Text under study:
■ ■ ■

Last night I heard laughter coming from my son’s room – he had just finished watching Jeff Rubin talking about how our oil-dependent economy will have to change radically. In the talk, Rubin conjured an image of Archie Bunker and Al Gore together in bed, based on the new paradigm we’re heading into. So of course my son had to research (ahem) All in the Family, and he was watching excerpt after excerpt on YouTube (hence the howls of laughter – I initially worried that he thought Rubin was funny, but no, it was the Bunkers).

The Bunkers
Mostly, aside from marveling at how Archie could spew his sometimes vicious opinions without the PC police censoring him, my son was struck by how impossible it was for Archie to avoid the objects of his prejudice. Everywhere Archie Bunker turned, he ran into “coloreds,” “communists,” “Polacks,” “homos,” and so on through the entire unsorted bin of …well, of what?
Of a mixed urban neighborhood – versus neighborhoods sorted almost exclusively through (upward) economic choice or (downward) economic non-choice.

■ ■ ■

Tasks to perform:
1. Render this sentence from the passage on Archie Bunker and mixed neighborhoods into French: "In the talk, Rubin conjured an image of Archie Bunker and Al Gore together in bed, based on the new paradigm we’re heading into."
2. Resume the passage on Archie Bunker and mixed neighborhoods from the point at which it stops.
The data that follow were drawn from a different source than the passage on Archie Bunker and mixed neighborhoods.

■ ■ ■

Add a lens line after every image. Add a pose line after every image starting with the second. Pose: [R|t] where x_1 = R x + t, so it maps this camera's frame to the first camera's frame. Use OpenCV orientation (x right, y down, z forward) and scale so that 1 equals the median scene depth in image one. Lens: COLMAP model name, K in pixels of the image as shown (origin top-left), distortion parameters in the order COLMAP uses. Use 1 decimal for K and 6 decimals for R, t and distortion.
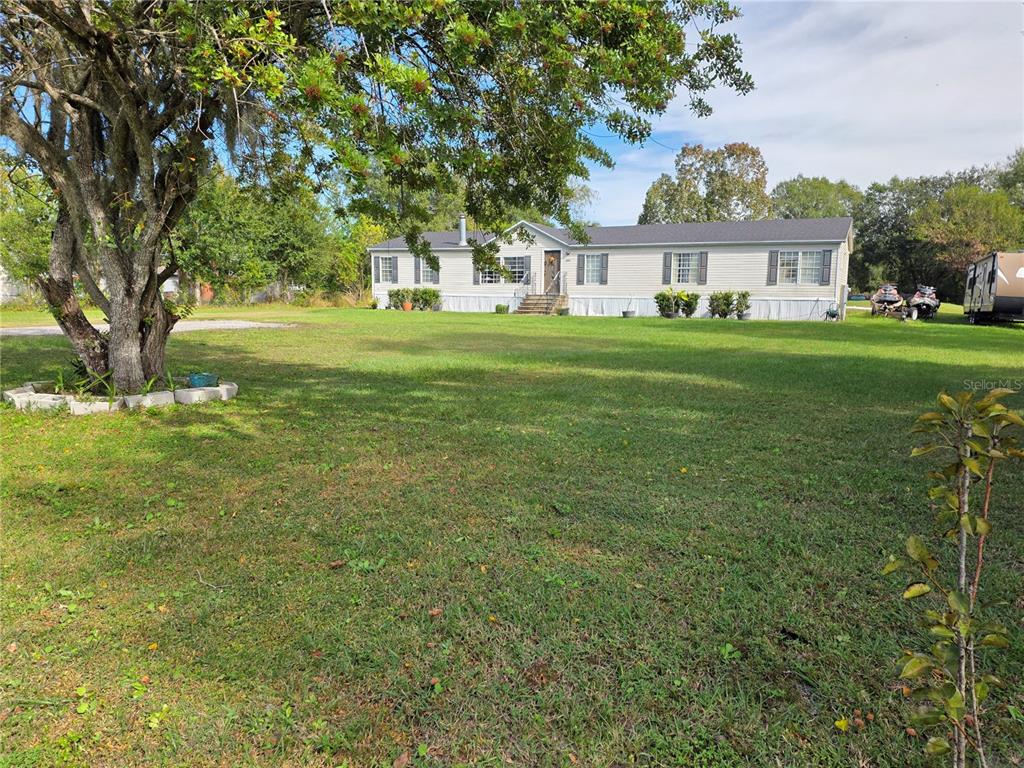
lens RADIAL K [[716.3, 0, 515.6], [0, 716.3, 402.5], [0, 0, 1]] dist [0.160514, -0.188272]
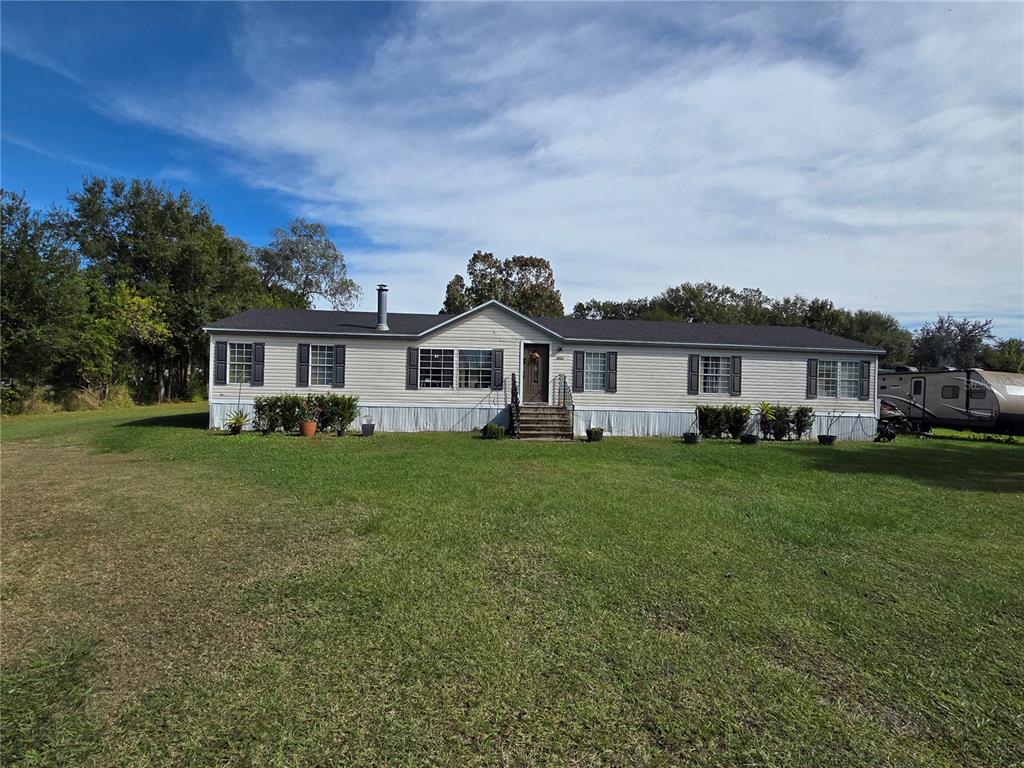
lens RADIAL K [[544.8, 0, 512.0], [0, 544.8, 384.0], [0, 0, 1]] dist [-0.001880, 0.001249]
pose [[0.853306, 0.004152, 0.521394, -0.249060], [0.065940, 0.991081, -0.115807, -0.111023], [-0.517225, 0.133200, 0.845421, 0.562337]]
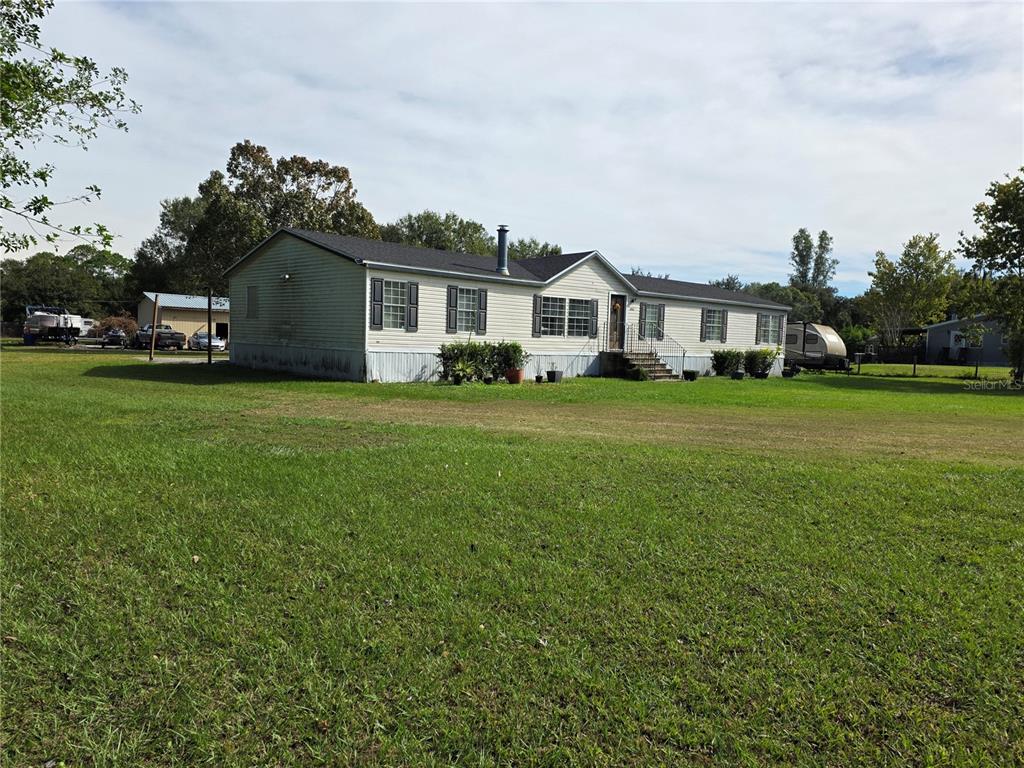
lens RADIAL K [[716.3, 0, 515.6], [0, 716.3, 402.5], [0, 0, 1]] dist [0.160514, -0.188272]
pose [[0.368512, -0.083279, 0.925885, -0.709056], [0.112006, 0.992701, 0.044709, -0.143580], [-0.922851, 0.087229, 0.375150, 0.820988]]
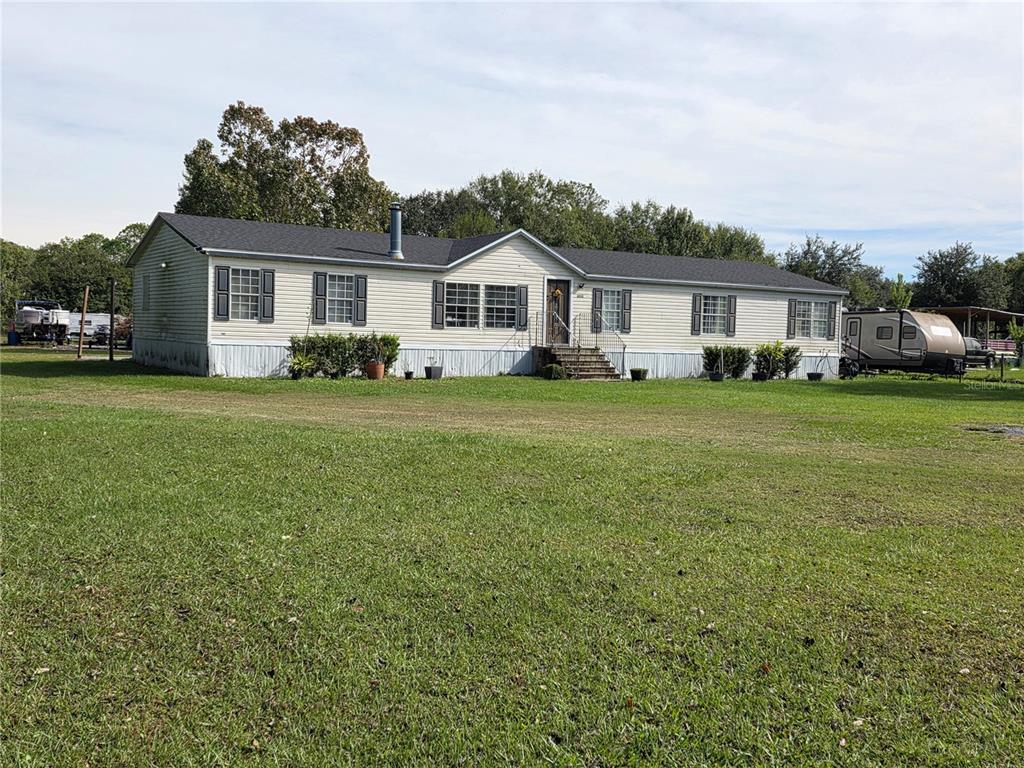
lens RADIAL K [[1021.2, 0, 535.0], [0, 1021.2, 389.7], [0, 0, 1]] dist [0.165682, -0.015133]
pose [[0.535329, -0.045313, 0.843428, -0.740392], [0.106162, 0.994251, -0.013966, -0.101661], [-0.837946, 0.097016, 0.537061, 0.531675]]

■ ■ ■

Expected responses:
1. Dans son exposé, Rubin a évoqué l'image d'Archie Bunker et d'Al Gore couchés ensemble, en se fondant sur le nouveau paradigme vers lequel nous nous dirigeons.

2.
Without New York City and its population-packed boroughs (in the Bunkers’s case, the Astoria neighborhood of Queens), Archie could have become isolated (sorted), and found affirmation in a like-minded tract development. But in that more urban environment, which isn’t upscale enough to maintain homogeneity and therefore has to accept newcomers constantly, he has to accept neighbors whose views he dislikes. Because Archie himself isn’t rich enough to move, he has to mingle. Because real estate and rents are so dear in densely built-up areas that have easy access to the downtown core, no one has the luxury of living on his own hectare, at a distance. In fact, Archie has to put up in his own four walls with the “Meathead” (Michael, his Polish-American, social-work studying, non-laboring son-in-law with hippie roots). Rents are too expensive for the Bunker daughter Gloria, newly married to Michael, to move out. So the lucky couple gets to live with her parents.
Which brings us to how the tendency to sort, as described by Bill Bishop, even finds expression at the domestic level, in house architecture.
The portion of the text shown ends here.